Era o que faltava para o triunfo que ratificaria com a devida contundência o resultado da eleição municipal de outubro. Candidato a um segundo mandato pelo PSD, o prefeito Joel de Lima, o Professor Joel, teve como vice o companheiro indicado pelo PT: o mesmo Jailson Sousa mencionado no vídeo gravado por Lula. A dobradinha Joel-Jailson conseguiu 714 votos, quase 100 a mais que os 620 obtidos pela chapa da coligação PR-PP, liderada por Roberto César Fontenelle Nascimento. A dupla vitoriosa ficou menos de dois meses na prefeitura.
Em fevereiro deste ano, o prefeito reeleito, o vice e o presidente da Câmara foram cassados pelo mesmo crime: a menos de três meses do dia da votação, os três participaram juntos da inauguração de uma obra pública. A eleição suplementar que chegou ao fim neste 6 de agosto foi uma reedição ligeiramente revista e atualizada do duelo travado dez meses antes.
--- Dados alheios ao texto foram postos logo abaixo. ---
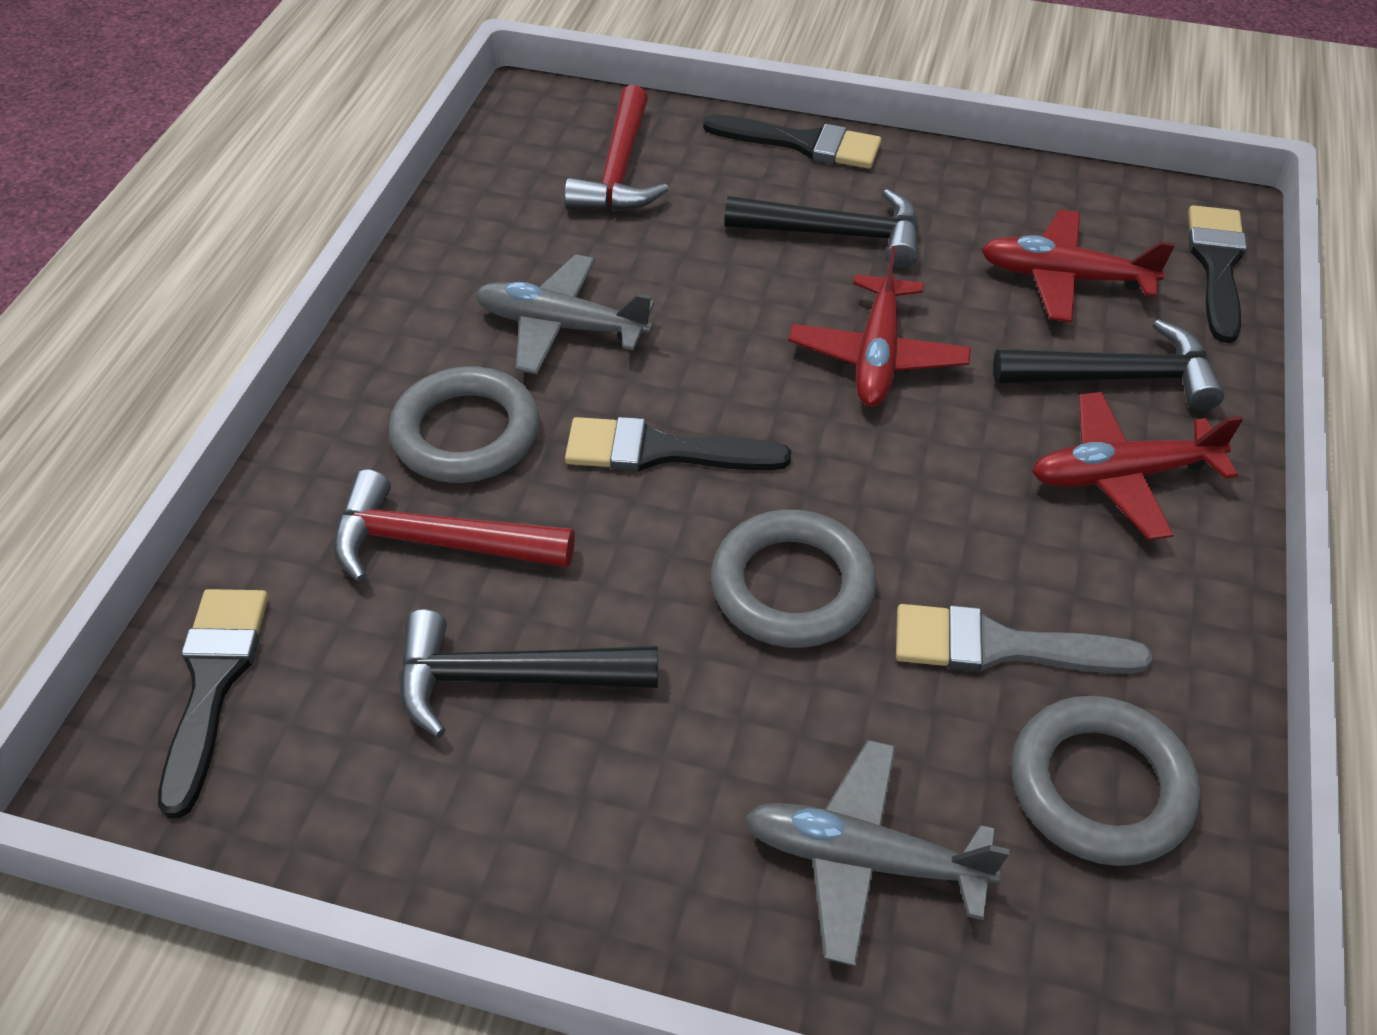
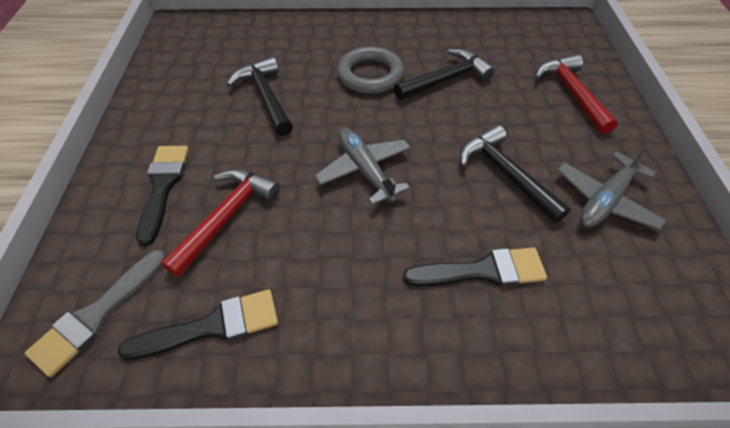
black brush: 4 -> 3
grey ring: 3 -> 1
red plane: 3 -> 0

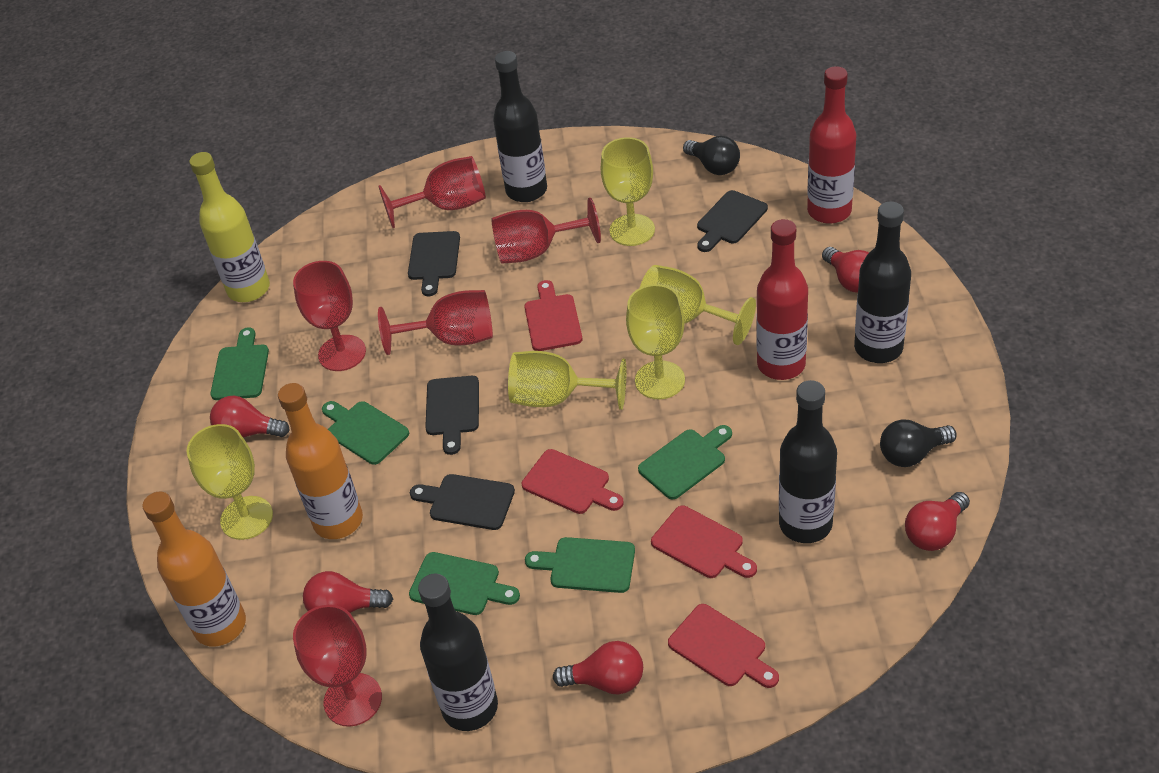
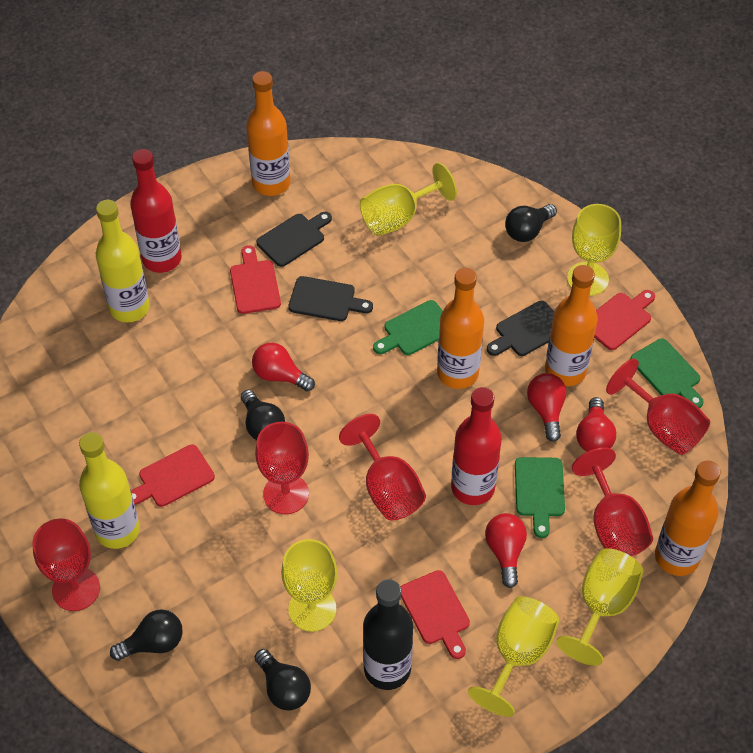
black bottle: 4 -> 1
black cutting board: 4 -> 3
black light bulb: 2 -> 4
green cutting board: 5 -> 3
orange bottle: 2 -> 4
red light bulb: 5 -> 4
yellow bottle: 1 -> 2

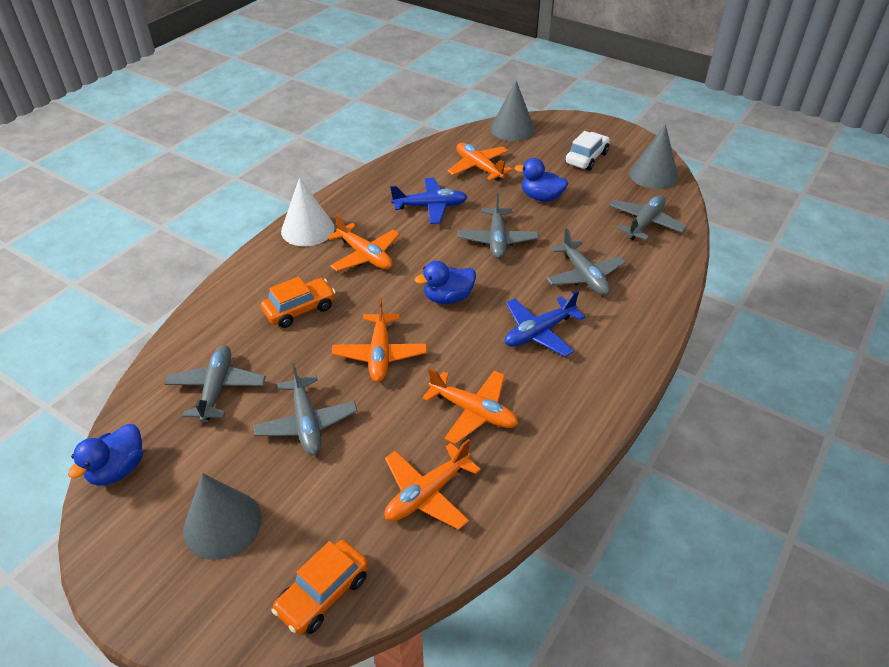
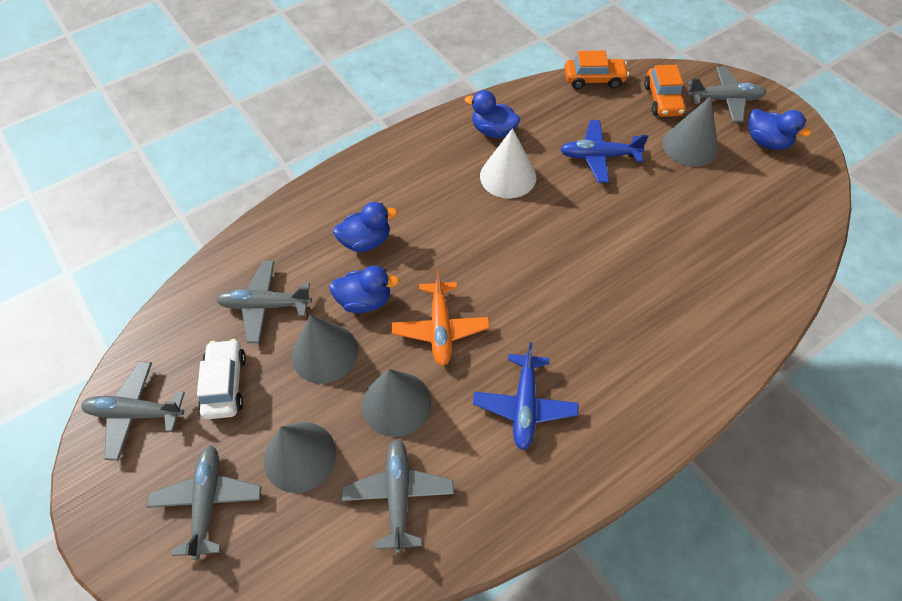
blue duck: 3 -> 4
grey cone: 3 -> 4
orange plane: 5 -> 1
Valendo-se de brechas na lei, Jailson driblou a cassação e retomou a disputa como candidato a prefeito aliado ao PSD do Professor Joel, que indicou o parceiro de chapa. O bloco adversário limitou-se a rejuvenescer a luta pelo poder municipal com um salto geracional na escolha do prefeito: saiu Roberto César pai, entrou o filho Roberto César Area Leão Nascimento, ou apenas Robertinho, também filiado ao PR. Conforme o combinado no parto da coligação vencida há dez meses, coube ao PP a indicação do vice.
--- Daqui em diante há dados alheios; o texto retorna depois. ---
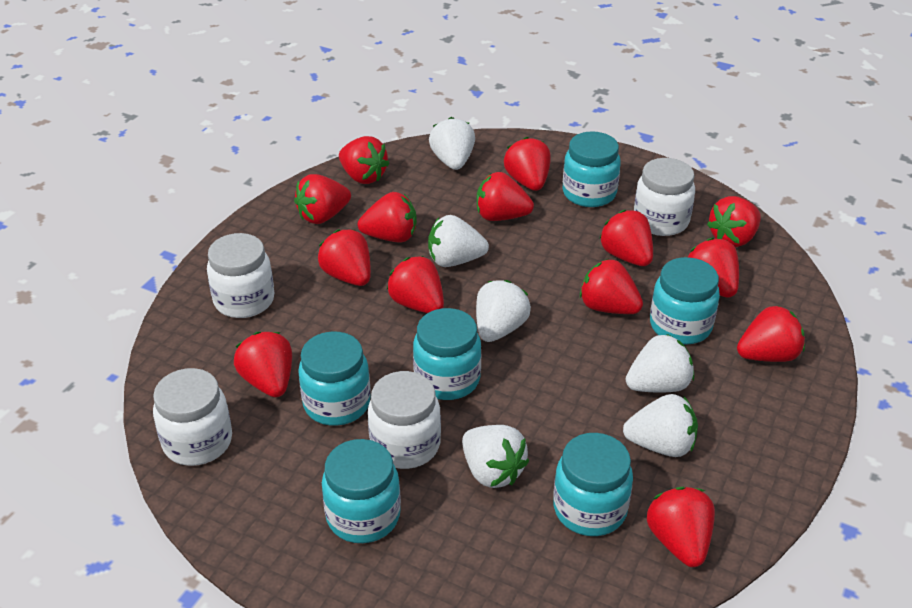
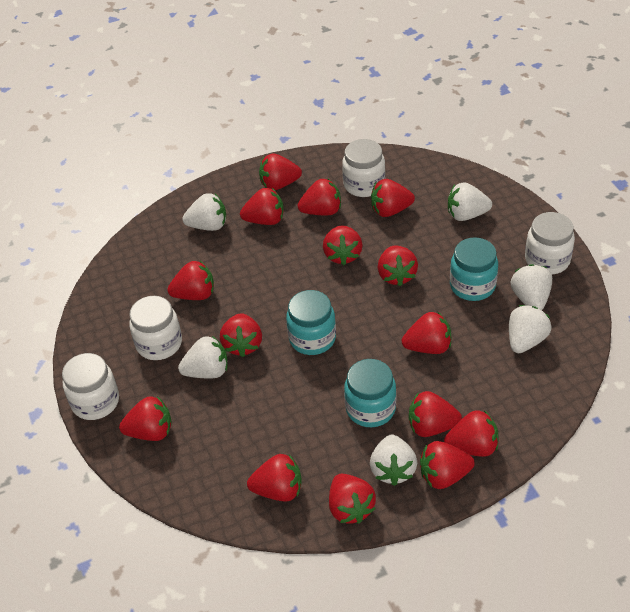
red strawberry: 14 -> 15
turquoise jar: 6 -> 3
Concluída a apuração, Robertinho foi eleito com 663 votos, 38 além dos 625 em que Jailson estacionou. O candidato do PT tropeçou no fiasco quando já corria para o abraço — a possibilidade do fracasso, que o apoio militante do companheiro governador Wellington Dias tornara improvável, parecia definitivamente exorcizada desde a divulgação da mensagem de Lula. O que teria impedido a reprise, em escala ampliada, da vitória ocorrida há apenas dez meses? Qual teria sido a causa da virada?
Quem vê as coisas como as coisas são não perdeu sequer um minuto com o claro enigma. Em outubro de 2016, absorvido por outros naufrágios em curso, Lula não teve tempo para Miguel Leão: não deu as caras por lá, não mandou mensagens, nem ficou sabendo da existência de um companheiro chamado Jailson. Desta vez foi diferente. Afundado até o pescoço na Lava Jato, acuado por taxas de rejeição estratosféricas, o chefão teve tempo para lembrar ao eleitorado local o que muitos moradores pareciam ter esquecido — ou preferiam esquecer.
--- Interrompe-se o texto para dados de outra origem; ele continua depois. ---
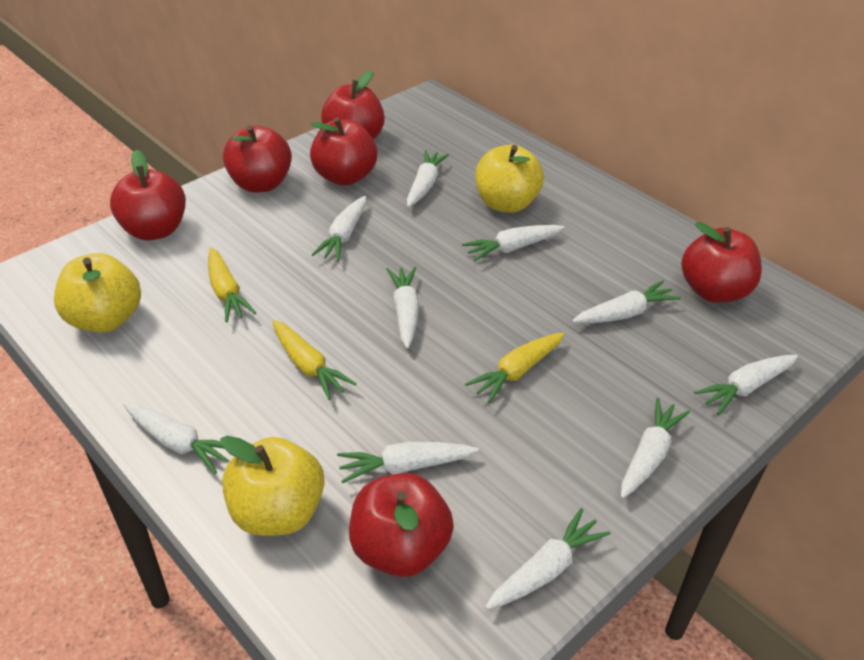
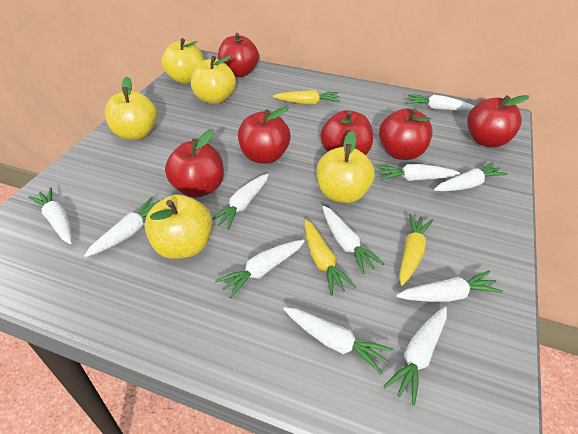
white carrot: 10 -> 11
yellow apple: 3 -> 5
Jailson é do PT, informou Lula, que em seguida ameaçou Miguel Leão com a repetição em âmbito municipal do que fizeram ao Brasil os governos petistas. Quando ouviram a mensagem pela primeira vez, partidários do candidato garantiram que Lula faria toda a diferença. Fez mesmo. Ao apoiar Jailson, elegeu Robertinho. O que houve num lugarejo a quase 100 quilômetros de Teresina antecipa o que acontecerá em 2018. Anotem outra vez: é mais fácil Frei Betto virar papa ainda neste ano do que Lula ser eleito presidente no ano que vem.